Adapting to Environmental and Energy Uncertainties

This research theme interrogates how environmental change, crisis, resource decline, and energy uncertainties are understood, experienced, coped with, and governed by individuals and communities. Working  across scales from the household to the nation, the consequences of such change, and adaptations to it, for justice, equality, and resilience are critically examined. 

Using a range of theoretical perspectives and working across international contexts, this theme addresses critical issues of uncertainty and change at the intersection of society and environment. We focus on the political, cultural and socio-economic dimensions of climate change, pollution, ecosystem disruption, agrarian stress, and the designation and depletion of ‘resources’ including energy, water and minerals. We examine and engage deeply with policy and governance processes that shape historical, contemporary and future socio-natures, and through which responses to environmental change and crisis are developed.  Central to our work is a concern with understanding and redressing injustices and vulnerabilities in relation to environmental and energy issues, pertaining to inter alia class, gender, age, race, Indigeneity, and their intersections. We strive through our research and engagement to contribute to the development of healthy, inclusive, and resilient environments for the thriving of humans and non-humans, present and future. 

Research areas

Environmental justice: examining and seeking to address the differential impacts of environmental and energy issues on diverse social groups, the uneven distribution of power in environmental decision making, and the ways in which diverse communities cope, adapt, and plan for futures in which thriving might be possible

Resource governance: evaluating and advocating for changes in resource-making and management in the context of growing demand and conflicts between states, industry and communities, including how ‘resources’ might be defined and distributed differently, in more just, collective and reparative ways. 

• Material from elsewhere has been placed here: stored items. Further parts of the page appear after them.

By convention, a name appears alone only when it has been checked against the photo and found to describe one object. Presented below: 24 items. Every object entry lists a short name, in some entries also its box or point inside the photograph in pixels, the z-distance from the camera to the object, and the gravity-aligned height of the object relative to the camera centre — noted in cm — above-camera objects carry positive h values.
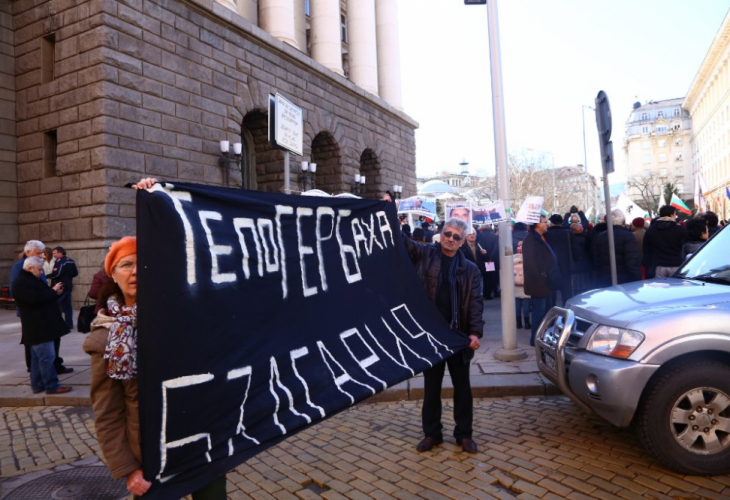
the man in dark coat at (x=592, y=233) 973 +48
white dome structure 2647 +396
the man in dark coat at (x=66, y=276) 886 +12
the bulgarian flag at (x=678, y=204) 1814 +176
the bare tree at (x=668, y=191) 6657 +827
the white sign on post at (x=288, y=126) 669 +189
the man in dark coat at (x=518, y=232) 1056 +62
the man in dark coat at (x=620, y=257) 843 +3
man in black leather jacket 439 -38
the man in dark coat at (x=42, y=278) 655 +7
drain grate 380 -149
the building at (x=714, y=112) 6134 +1845
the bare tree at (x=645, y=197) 7821 +1239
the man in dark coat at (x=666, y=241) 827 +24
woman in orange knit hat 222 -39
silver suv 369 -84
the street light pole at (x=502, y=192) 702 +95
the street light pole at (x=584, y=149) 5632 +1184
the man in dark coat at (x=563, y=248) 861 +21
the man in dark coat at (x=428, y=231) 1275 +91
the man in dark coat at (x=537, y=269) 780 -10
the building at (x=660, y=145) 10737 +2338
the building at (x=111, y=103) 1237 +450
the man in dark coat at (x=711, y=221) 961 +59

Environmental knowledges: understanding plural environmental ontologies and epistemologies, their historical development, and the institutions that sustain them, and advocating for inclusive policy processes and decolonization.

Energy vulnerability, resilience and just transitions:  addressing energy poverty and access to energy resources/supplies; building fairness into low carbon energy transitions

Urban environmental governance and policy making: examining how politics, power and agency, both human and non-human, operate in shaping urban environments; and geographies of policy responses to environmental crisis and change in cities

Agrarian stress, migration and rural livelihood change:  exploring the political economy of agrarian change in response to environmental stress and intensifying inequalities, and piloting community-led solutions to crises; understanding the two-way relationship between migration and rural change including the complex interplay between ecological stress and economic, cultural and political processes which shape patterns and impacts of mobility

Research funding

Our research is funded by a range of UK and international funders: UKRI (ESRC, NERC, EPSRC, AHRC), NIHR, FAPESP); main charities and societies (Leverhulme Trust, British Academy, Heritage Lottery Fund); the European Commission (H2020, Horizon Europe); and several international providers of PhD scholarships. 

Postgraduate opportunities

This subtheme will contribute to the new specialist Master's course in Cities, Sustainability and Wellbeing that will be introduced in 2024-2025.

PhD Funding Sources

PhD projects within this subtheme are potentially funded by the UK ESRC (through the Midlands Graduate School) and AHRC (through the Midlands 4 Cities doctoral training partnership) and other CDTs, as well as specific schemes run by e.g. UKRI and Leverhulme. We have a number of international postgraduate researchers funded through governmental and employer scholarship schemes and international funders such as Commonwealth scholarships.